Comparing versus Q4 of 2017, both revenues and expenses fell by around 5%, showing that employees and shareholders are sharing the pain more or less equally; there’s no sign that the bonus pool was raided to help insulate group profits from market swings. The headline numbers also possibly understate the bonus environment too; across the group, the contribution from past year deferred bonuses was, expectedly, significantly decreased so this year’s cost number has proportionately more influence from this year’s awards.
Comparing to peers, you can see why Staley felt that his investment banking employees deserved a bit of credit. In US dollar terms, FICC trading profits were down 11% Q418 on Q417 (6% in GBP), compared to an average fall of 18% across the US bulge bracket. Equities trading was less stellar, up 4% in GBP and down 2% in USD terms vs +15% at US peers, but even this compares favourably to European investment banks in Q4; the advantage of having a strong home market was particularly pronounced in the quarter.

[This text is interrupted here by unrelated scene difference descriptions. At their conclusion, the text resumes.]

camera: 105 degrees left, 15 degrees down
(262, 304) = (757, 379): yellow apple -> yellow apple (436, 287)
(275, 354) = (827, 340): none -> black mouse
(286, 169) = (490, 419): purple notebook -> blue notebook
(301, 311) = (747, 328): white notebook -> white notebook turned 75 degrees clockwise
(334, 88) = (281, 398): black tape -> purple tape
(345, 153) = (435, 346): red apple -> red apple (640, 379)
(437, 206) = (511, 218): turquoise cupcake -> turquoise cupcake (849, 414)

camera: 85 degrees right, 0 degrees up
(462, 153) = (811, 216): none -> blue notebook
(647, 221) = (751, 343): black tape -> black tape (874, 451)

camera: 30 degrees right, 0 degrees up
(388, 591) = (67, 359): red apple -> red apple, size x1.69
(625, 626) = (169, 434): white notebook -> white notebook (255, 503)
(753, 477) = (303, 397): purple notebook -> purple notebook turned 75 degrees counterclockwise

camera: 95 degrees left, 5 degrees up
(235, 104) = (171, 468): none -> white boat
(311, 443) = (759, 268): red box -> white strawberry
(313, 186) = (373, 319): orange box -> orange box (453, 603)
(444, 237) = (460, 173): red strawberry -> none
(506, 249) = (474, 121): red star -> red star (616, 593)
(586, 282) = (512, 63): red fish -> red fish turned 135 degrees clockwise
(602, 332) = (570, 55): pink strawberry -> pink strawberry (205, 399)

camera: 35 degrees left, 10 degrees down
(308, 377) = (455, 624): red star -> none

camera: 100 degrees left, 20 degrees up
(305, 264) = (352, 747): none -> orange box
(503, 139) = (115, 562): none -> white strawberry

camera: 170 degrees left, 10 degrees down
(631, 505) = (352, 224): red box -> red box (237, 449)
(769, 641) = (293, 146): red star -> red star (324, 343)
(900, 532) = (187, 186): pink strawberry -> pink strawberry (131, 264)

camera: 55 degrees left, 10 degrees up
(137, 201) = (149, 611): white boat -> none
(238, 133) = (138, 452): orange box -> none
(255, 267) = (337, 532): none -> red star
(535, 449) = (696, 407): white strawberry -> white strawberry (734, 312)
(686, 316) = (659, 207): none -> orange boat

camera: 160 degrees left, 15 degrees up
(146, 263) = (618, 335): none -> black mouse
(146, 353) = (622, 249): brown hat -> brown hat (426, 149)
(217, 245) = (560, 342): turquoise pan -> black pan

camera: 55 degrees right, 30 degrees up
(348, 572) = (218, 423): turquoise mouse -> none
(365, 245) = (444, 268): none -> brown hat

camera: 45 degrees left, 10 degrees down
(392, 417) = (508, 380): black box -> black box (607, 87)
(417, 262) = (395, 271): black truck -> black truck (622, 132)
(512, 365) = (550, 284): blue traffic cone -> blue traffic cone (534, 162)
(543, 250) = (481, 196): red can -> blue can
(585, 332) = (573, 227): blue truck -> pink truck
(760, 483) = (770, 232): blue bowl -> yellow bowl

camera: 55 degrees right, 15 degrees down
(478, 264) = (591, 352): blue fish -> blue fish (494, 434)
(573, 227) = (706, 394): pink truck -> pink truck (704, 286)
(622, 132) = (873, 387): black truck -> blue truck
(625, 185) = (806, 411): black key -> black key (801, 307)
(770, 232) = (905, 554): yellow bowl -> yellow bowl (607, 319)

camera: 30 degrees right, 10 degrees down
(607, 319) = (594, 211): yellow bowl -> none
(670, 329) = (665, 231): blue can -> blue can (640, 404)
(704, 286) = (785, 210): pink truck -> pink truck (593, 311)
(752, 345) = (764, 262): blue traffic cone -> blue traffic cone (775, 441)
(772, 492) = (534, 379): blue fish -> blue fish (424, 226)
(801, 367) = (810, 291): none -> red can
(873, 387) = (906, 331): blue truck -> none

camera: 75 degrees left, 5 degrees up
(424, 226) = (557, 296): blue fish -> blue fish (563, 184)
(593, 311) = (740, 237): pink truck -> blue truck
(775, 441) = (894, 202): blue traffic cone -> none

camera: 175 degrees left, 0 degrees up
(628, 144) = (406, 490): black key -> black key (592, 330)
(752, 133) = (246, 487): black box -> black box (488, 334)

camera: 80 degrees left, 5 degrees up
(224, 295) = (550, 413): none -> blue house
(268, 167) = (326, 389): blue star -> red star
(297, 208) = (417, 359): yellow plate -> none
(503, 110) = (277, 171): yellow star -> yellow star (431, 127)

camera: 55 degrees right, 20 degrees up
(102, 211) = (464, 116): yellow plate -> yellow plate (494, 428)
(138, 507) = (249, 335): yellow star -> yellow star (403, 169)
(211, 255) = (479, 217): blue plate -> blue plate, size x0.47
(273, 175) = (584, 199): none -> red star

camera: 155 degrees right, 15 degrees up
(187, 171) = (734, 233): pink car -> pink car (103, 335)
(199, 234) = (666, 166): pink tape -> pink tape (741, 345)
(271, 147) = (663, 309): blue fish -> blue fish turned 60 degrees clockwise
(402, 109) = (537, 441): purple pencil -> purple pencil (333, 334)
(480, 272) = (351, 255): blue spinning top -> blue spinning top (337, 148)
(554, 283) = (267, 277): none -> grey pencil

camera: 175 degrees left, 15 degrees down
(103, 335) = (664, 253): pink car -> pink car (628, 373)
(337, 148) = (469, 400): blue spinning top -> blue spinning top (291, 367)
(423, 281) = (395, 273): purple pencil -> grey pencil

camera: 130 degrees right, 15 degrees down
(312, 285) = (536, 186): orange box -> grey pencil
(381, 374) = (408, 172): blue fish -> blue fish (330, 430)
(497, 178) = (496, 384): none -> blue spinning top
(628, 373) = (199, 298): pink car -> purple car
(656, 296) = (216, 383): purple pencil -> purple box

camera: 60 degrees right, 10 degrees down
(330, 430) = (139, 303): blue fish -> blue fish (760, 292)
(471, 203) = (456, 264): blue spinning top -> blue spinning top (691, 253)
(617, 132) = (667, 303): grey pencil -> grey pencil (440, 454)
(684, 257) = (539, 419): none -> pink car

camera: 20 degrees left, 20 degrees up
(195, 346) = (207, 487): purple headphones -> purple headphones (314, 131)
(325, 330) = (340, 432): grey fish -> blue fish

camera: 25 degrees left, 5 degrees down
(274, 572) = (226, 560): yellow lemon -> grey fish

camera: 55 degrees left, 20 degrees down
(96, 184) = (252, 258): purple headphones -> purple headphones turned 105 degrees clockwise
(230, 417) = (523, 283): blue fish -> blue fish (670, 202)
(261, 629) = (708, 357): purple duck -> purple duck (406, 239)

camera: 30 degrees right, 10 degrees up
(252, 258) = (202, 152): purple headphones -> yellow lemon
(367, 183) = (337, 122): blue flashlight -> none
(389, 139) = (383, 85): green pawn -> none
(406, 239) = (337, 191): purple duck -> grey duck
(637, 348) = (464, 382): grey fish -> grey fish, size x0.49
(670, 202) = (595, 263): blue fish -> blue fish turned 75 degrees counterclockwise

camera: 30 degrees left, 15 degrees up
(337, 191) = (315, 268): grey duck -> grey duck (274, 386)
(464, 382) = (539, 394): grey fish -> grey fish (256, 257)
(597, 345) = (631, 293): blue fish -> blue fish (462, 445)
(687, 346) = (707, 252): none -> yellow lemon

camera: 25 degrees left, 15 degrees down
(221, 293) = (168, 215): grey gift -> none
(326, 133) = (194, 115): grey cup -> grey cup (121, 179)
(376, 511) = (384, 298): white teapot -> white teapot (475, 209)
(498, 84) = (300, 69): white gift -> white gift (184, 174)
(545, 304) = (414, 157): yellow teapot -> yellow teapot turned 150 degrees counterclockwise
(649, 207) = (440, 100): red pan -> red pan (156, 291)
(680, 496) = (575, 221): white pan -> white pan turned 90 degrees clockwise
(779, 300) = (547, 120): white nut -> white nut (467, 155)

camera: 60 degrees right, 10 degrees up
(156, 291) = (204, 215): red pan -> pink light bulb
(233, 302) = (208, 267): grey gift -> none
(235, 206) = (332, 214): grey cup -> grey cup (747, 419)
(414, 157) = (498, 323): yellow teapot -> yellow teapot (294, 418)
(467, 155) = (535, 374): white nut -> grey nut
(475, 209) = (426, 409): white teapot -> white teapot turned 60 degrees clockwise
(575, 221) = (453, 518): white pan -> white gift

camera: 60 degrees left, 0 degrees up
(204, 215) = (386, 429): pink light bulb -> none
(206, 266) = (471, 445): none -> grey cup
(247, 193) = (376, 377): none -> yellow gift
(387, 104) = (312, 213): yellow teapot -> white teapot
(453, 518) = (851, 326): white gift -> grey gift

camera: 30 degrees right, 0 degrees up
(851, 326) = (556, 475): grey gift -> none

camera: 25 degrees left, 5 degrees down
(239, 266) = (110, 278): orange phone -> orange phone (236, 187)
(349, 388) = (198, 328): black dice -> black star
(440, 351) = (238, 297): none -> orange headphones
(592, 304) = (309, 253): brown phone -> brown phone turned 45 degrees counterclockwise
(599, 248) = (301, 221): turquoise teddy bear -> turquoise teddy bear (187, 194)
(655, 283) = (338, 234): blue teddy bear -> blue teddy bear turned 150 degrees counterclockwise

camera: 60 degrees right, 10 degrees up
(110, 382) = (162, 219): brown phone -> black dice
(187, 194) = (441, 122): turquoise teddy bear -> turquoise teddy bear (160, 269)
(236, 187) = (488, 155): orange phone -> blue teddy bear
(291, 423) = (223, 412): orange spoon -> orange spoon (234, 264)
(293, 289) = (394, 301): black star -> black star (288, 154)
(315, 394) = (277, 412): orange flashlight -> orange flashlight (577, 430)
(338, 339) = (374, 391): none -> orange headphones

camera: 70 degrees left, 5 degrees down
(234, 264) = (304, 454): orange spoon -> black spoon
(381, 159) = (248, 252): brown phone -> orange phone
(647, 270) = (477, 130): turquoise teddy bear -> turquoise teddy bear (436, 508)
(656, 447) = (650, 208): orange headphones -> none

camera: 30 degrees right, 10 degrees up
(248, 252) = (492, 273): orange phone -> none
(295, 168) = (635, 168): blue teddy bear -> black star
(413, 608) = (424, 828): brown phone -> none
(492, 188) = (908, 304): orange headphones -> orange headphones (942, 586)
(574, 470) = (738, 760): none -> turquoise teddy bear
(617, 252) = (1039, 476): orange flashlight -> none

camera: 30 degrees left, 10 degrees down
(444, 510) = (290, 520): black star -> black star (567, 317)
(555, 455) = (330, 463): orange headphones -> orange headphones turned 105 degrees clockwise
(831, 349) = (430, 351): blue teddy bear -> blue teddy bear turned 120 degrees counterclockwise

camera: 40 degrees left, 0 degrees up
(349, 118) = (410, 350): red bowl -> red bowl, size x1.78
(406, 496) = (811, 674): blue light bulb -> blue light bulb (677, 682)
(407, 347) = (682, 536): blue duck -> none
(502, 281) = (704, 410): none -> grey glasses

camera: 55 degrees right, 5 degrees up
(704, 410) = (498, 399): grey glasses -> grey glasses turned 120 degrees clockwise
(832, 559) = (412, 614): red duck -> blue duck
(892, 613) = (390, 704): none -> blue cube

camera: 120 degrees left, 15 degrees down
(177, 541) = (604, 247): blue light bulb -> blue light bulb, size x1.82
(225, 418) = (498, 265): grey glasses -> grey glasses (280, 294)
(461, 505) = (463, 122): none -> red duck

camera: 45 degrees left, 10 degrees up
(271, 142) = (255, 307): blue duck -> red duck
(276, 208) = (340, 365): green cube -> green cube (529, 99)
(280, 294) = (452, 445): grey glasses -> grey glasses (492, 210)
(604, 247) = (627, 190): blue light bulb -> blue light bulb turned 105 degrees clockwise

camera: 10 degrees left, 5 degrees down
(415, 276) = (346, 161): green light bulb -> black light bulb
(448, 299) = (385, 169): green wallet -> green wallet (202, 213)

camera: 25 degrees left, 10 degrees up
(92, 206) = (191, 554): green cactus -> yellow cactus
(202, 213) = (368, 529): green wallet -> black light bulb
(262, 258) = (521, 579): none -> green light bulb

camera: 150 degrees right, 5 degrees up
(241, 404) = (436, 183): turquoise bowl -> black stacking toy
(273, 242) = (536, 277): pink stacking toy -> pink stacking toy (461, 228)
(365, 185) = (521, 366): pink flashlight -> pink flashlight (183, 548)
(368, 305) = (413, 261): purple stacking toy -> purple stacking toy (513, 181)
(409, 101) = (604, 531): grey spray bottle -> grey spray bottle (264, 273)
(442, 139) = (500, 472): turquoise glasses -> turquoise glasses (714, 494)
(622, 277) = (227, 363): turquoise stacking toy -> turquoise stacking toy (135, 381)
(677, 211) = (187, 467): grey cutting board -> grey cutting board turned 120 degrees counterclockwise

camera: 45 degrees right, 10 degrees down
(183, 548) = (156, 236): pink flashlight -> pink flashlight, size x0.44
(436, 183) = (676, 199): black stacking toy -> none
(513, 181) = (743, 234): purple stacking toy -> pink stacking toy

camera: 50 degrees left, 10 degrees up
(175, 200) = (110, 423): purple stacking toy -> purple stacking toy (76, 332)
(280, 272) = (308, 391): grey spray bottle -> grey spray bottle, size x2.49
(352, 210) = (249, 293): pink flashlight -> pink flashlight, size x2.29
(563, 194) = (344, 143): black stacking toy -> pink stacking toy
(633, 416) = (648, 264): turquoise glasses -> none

Barclays doesn’t break out its income into DCM/ECM/M&A, but IBD revenues were 3% up in sterling terms and 2% down in USD – with the big US banks having seen double digit falls in capital markets revenue offset by strong M&A, this also feels like a creditable comparison.
But in strategic terms, the Barclays investment bank is going to be judged by its divisional return on equity – that’s the number that goes into the forward-looking section of the investor presentation. At 7.1% for the year, this was up markedly from 5.7% last year, with rising market share in both FICC and Equities and a global top four ranking in DCM.
Barclays CIB is still not quite what you would call a star business unit – group RoE was 8.5% so the investment bank is dragging the group down slightly – but it now looks like it’s within shooting distance of the 10% target. The main takeaway from these results is that there is very little red meat for an activist investor wanting to shut the franchise down, and Barclays employees might be able to breathe a little easier.